***** WORKING DATA *****

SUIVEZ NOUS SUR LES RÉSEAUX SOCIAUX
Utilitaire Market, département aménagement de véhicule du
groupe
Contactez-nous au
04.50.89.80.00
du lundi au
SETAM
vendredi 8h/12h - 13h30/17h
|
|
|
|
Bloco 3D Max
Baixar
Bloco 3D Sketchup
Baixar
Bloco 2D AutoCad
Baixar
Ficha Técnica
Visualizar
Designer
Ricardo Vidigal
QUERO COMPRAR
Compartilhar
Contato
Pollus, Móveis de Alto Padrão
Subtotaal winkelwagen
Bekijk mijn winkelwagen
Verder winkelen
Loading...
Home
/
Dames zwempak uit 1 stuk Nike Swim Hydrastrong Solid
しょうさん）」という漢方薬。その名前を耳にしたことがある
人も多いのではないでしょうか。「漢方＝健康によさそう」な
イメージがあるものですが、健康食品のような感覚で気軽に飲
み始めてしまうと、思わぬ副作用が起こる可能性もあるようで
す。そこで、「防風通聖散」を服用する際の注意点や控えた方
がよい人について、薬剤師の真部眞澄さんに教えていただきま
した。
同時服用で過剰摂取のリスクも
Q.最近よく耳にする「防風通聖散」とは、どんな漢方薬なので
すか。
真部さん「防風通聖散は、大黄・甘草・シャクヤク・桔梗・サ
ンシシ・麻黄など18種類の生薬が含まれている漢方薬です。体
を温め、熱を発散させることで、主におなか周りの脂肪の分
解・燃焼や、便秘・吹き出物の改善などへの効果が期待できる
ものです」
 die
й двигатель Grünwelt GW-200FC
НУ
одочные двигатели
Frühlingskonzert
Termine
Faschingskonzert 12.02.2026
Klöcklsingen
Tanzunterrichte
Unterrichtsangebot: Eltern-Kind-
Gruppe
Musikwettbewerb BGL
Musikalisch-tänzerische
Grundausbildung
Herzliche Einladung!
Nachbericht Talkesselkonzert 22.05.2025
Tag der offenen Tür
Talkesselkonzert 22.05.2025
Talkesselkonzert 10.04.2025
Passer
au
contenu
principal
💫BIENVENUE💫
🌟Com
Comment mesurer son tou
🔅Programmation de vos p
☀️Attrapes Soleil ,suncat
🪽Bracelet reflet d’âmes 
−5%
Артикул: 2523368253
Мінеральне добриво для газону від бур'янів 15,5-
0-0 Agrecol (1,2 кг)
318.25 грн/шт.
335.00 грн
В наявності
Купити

*****

## ABOUT THIS TASK
Go through the material and set every line down again exactly.

## RESULT OF THIS EXERCISE
SUIVEZ NOUS SUR LES RÉSEAUX SOCIAUX
Utilitaire Market, département aménagement de véhicule du
groupe
Contactez-nous au
04.50.89.80.00
du lundi au
SETAM
vendredi 8h/12h - 13h30/17h
|
|
|
|
Bloco 3D Max
Baixar
Bloco 3D Sketchup
Baixar
Bloco 2D AutoCad
Baixar
Ficha Técnica
Visualizar
Designer
Ricardo Vidigal
QUERO COMPRAR
Compartilhar
Contato
Pollus, Móveis de Alto Padrão
Subtotaal winkelwagen
Bekijk mijn winkelwagen
Verder winkelen
Loading...
Home
/
Dames zwempak uit 1 stuk Nike Swim Hydrastrong Solid
しょうさん）」という漢方薬。その名前を耳にしたことがある
人も多いのではないでしょうか。「漢方＝健康によさそう」な
イメージがあるものですが、健康食品のような感覚で気軽に飲
み始めてしまうと、思わぬ副作用が起こる可能性もあるようで
す。そこで、「防風通聖散」を服用する際の注意点や控えた方
がよい人について、薬剤師の真部眞澄さんに教えていただきま
した。
同時服用で過剰摂取のリスクも
Q.最近よく耳にする「防風通聖散」とは、どんな漢方薬なので
すか。
真部さん「防風通聖散は、大黄・甘草・シャクヤク・桔梗・サ
ンシシ・麻黄など18種類の生薬が含まれている漢方薬です。体
を温め、熱を発散させることで、主におなか周りの脂肪の分
解・燃焼や、便秘・吹き出物の改善などへの効果が期待できる
ものです」
 die
й двигатель Grünwelt GW-200FC
НУ
одочные двигатели
Frühlingskonzert
Termine
Faschingskonzert 12.02.2026
Klöcklsingen
Tanzunterrichte
Unterrichtsangebot: Eltern-Kind-
Gruppe
Musikwettbewerb BGL
Musikalisch-tänzerische
Grundausbildung
Herzliche Einladung!
Nachbericht Talkesselkonzert 22.05.2025
Tag der offenen Tür
Talkesselkonzert 22.05.2025
Talkesselkonzert 10.04.2025
Passer
au
contenu
principal
💫BIENVENUE💫
🌟Com
Comment mesurer son tou
🔅Programmation de vos p
☀️Attrapes Soleil ,suncat
🪽Bracelet reflet d’âmes 
−5%
Артикул: 2523368253
Мінеральне добриво для газону від бур'янів 15,5-
0-0 Agrecol (1,2 кг)
318.25 грн/шт.
335.00 грн
В наявності
Купити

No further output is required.